"I AM HERE. WHO ARE YOU?": BRUGES AS A PHILOSOPHER OF DIGITAL REFUSAL (MARTIN MCDONAGH'S "IN BRUGES" (2008))
Abstract
This article proposes, for the first time, a philosophical reading of the film «In Bruges» through the lens of the «digital refusal» concept. In contrast to traditional interpretations focusing on the crime plot or existential motives, this research unveils a unique metaphysical dimension of the film, where the medieval city of Bruges emerges as a fully-fledged philosophical subject resisting the algorithmic logic of modernity. The innovative approach lies in treating the urban space not as a scenographic backdrop, but as an active actant influencing the temporal and ethical parameters of the narrative. The author's concept of «city-as-code» opens a fundamentally new perspective on understanding the urban environment as a proto-algorithmic structure operating according to a logic distinct from digital perceptions of time and space. This view radically differs from existing interpretations of urban semiotics in cinema and urban studies.
The paper identifies a previously unarticulated problem of «ontological lag» – a specific state of the digital modern subject who finds themselves in an environment incompatible with the logic of algorithmic operations and network communication. This interpretation allows for a new understanding of the film's visual strategy as a deliberate media glitch that prevents a cathartic perception of the main characters' ethical drama.
The proposed interpretation of the aesthetics of slowness and opacity in the film is fundamentally new, not as a stylistic device, but as a philosophical gesture that exposes the fundamental contradiction between digital temporality and the analog mode of presence. These reading challenges conventional notions of a unidirectional process of the digitalization of cultural experience.

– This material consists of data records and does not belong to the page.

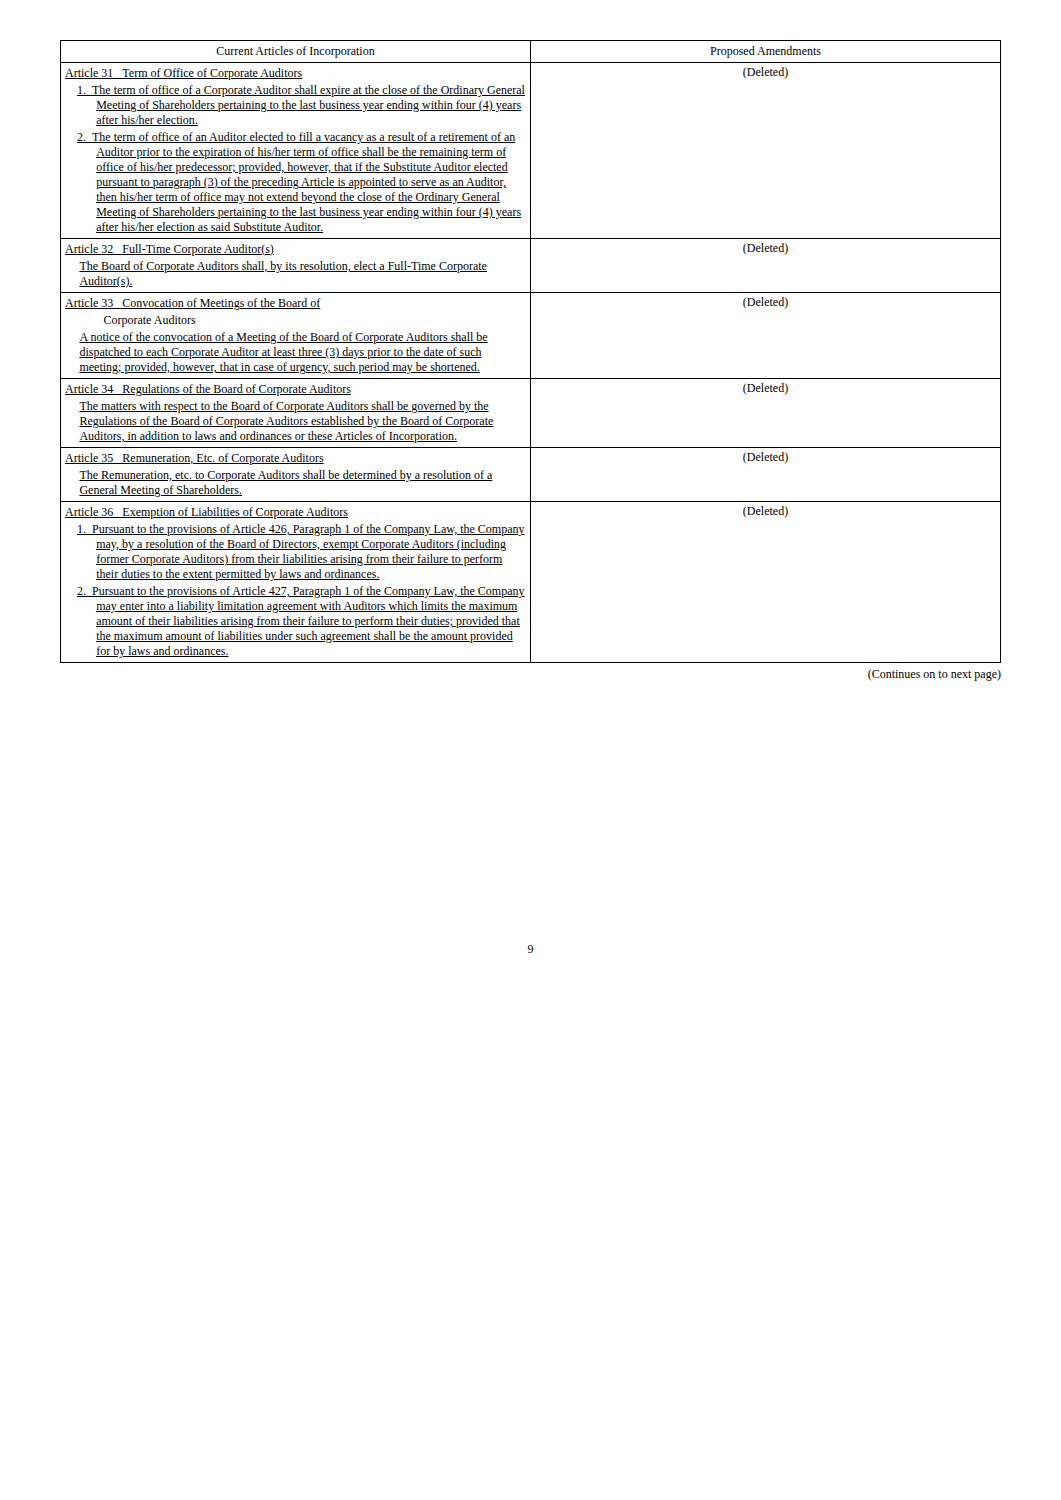| Current Articles of Incorporation | Proposed Amendments |
| --- | --- |
| Article 31 Term of Office of Corporate Auditors 1. The term of office of a Corporate Auditor shall expire at the close of the Ordinary General Meeting of Shareholders pertaining to the last business year ending within four (4) years after his/her election. 2. The term of office of an Auditor elected to fill a vacancy as a result of a retirement of an Auditor prior to the expiration of his/her term of office shall be the remaining term of office of his/her predecessor; provided, however, that if the Substitute Auditor elected pursuant to paragraph (3) of the preceding Article is appointed to serve as an Auditor, then his/her term of office may not extend beyond the close of the Ordinary General Meeting of Shareholders pertaining to the last business year ending within four (4) years after his/her election as said Substitute Auditor. | (Deleted) |
| Article 32 Full-Time Corporate Auditor(s) The Board of Corporate Auditors shall, by its resolution, elect a Full-Time Corporate Auditor(s). | (Deleted) |
| Article 33 Convocation of Meetings of the Board of Corporate Auditors A notice of the convocation of a Meeting of the Board of Corporate Auditors shall be dispatched to each Corporate Auditor at least three (3) days prior to the date of such meeting; provided, however, that in case of urgency, such period may be shortened. | (Deleted) |
| Article 34 Regulations of the Board of Corporate Auditors The matters with respect to the Board of Corporate Auditors shall be governed by the Regulations of the Board of Corporate Auditors established by the Board of Corporate Auditors, in addition to laws and ordinances or these Articles of Incorporation. | (Deleted) |
| Article 35 Remuneration, Etc. of Corporate Auditors The Remuneration, etc. to Corporate Auditors shall be determined by a resolution of a General Meeting of Shareholders. | (Deleted) |
| Article 36 Exemption of Liabilities of Corporate Auditors 1. Pursuant to the provisions of Article 426, Paragraph 1 of the Company Law, the Company may, by a resolution of the Board of Directors, exempt Corporate Auditors (including former Corporate Auditors) from their liabilities arising from their failure to perform their duties to the extent permitted by laws and ordinances. 2. Pursuant to the provisions of Article 427, Paragraph 1 of the Company Law, the Company may enter into a liability limitation agreement with Auditors which limits the maximum amount of their liabilities arising from their failure to perform their duties; provided that the maximum amount of liabilities under such agreement shall be the amount provided for by laws and ordinances. | (Deleted) |
(Continues on to next page)
9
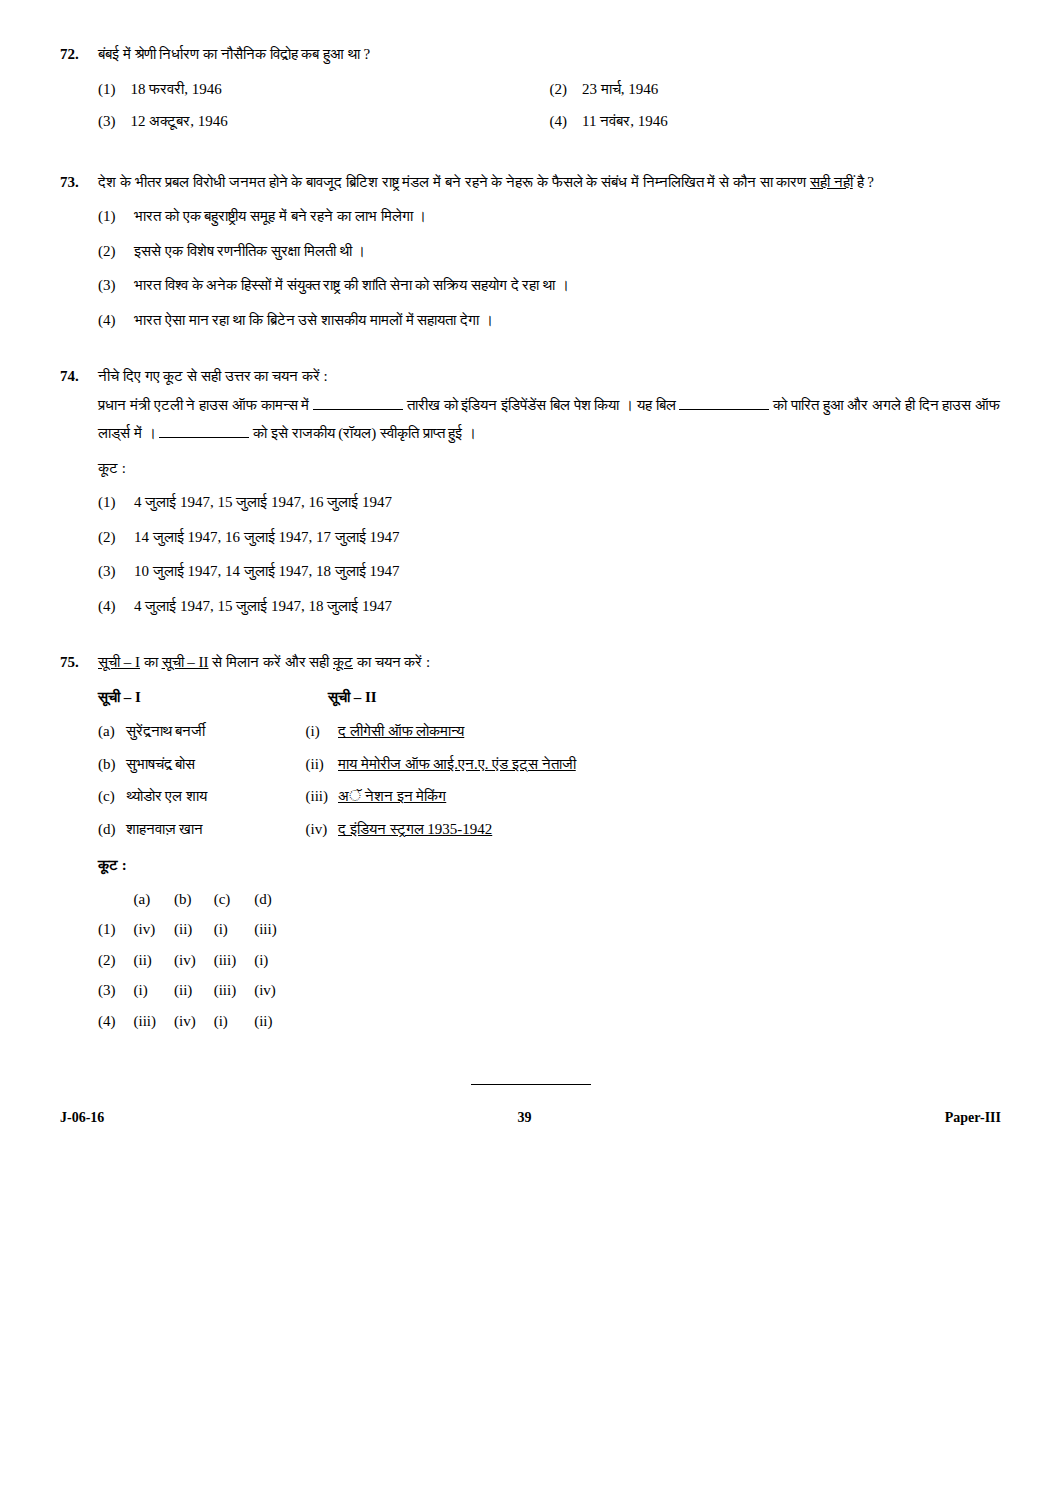72.
बंबई में श्रेणी निर्धारण का नौसैनिक विद्रोह कब हुआ था ?
(1) 18 फरवरी, 1946
(2) 23 मार्च, 1946
(3) 12 अक्टूबर, 1946
(4) 11 नवंबर, 1946
73.
देश के भीतर प्रबल विरोधी जनमत होने के बावजूद ब्रिटिश राष्ट्र मंडल में बने रहने के नेहरू के फैसले के संबंध में निम्नलिखित में से कौन सा कारण सही नहीं है ?
(1) भारत को एक बहुराष्ट्रीय समूह में बने रहने का लाभ मिलेगा ।
(2) इससे एक विशेष रणनीतिक सुरक्षा मिलती थी ।
(3) भारत विश्व के अनेक हिस्सों में संयुक्त राष्ट्र की शांति सेना को सक्रिय सहयोग दे रहा था ।
(4) भारत ऐसा मान रहा था कि ब्रिटेन उसे शासकीय मामलों में सहायता देगा ।
74.
नीचे दिए गए कूट से सही उत्तर का चयन करें :
प्रधान मंत्री एटली ने हाउस ऑफ कामन्स में तारीख को इंडियन इंडिपेंडेंस बिल पेश किया । यह बिल को पारित हुआ और अगले ही दिन हाउस ऑफ लार्ड्स में । को इसे राजकीय (रॉयल) स्वीकृति प्राप्त हुई ।
कूट :
(1) 4 जुलाई 1947, 15 जुलाई 1947, 16 जुलाई 1947
(2) 14 जुलाई 1947, 16 जुलाई 1947, 17 जुलाई 1947
(3) 10 जुलाई 1947, 14 जुलाई 1947, 18 जुलाई 1947
(4) 4 जुलाई 1947, 15 जुलाई 1947, 18 जुलाई 1947
75.
सूची – I का सूची – II से मिलान करें और सही कूट का चयन करें :
सूची – I
सूची – II
| (a) | सुरेंद्रनाथ बनर्जी | (i) | द लीगेसी ऑफ लोकमान्य |
| (b) | सुभाषचंद्र बोस | (ii) | माय मेमोरीज ऑफ आई.एन.ए. एंड इट्स नेताजी |
| (c) | थ्योडोर एल शाय | (iii) | अॅ नेशन इन मेकिंग |
| (d) | शाहनवाज़ खान | (iv) | द इंडियन स्ट्रगल 1935-1942 |
कूट :
| | (a) | (b) | (c) | (d) |
| (1) | (iv) | (ii) | (i) | (iii) |
| (2) | (ii) | (iv) | (iii) | (i) |
| (3) | (i) | (ii) | (iii) | (iv) |
| (4) | (iii) | (iv) | (i) | (ii) |
J-06-16
39
Paper-III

Of particular value is the proposed typology of «digital subjects» in a state of glitch, which opens a new approach to analyzing characters in contemporary cinema as carriers of various forms of temporal dissonance. For the first time in the context of film analysis and media philosophy, the problem of «ethics without an audience» – moral choices that occur outside the logic of digital publicity – is articulated.
The research paves the way for the formation of a new interdisciplinary field combining media theory, the philosophy of ethics, and digital aesthetics to understand the transformations of subjectivity in the post-digital age.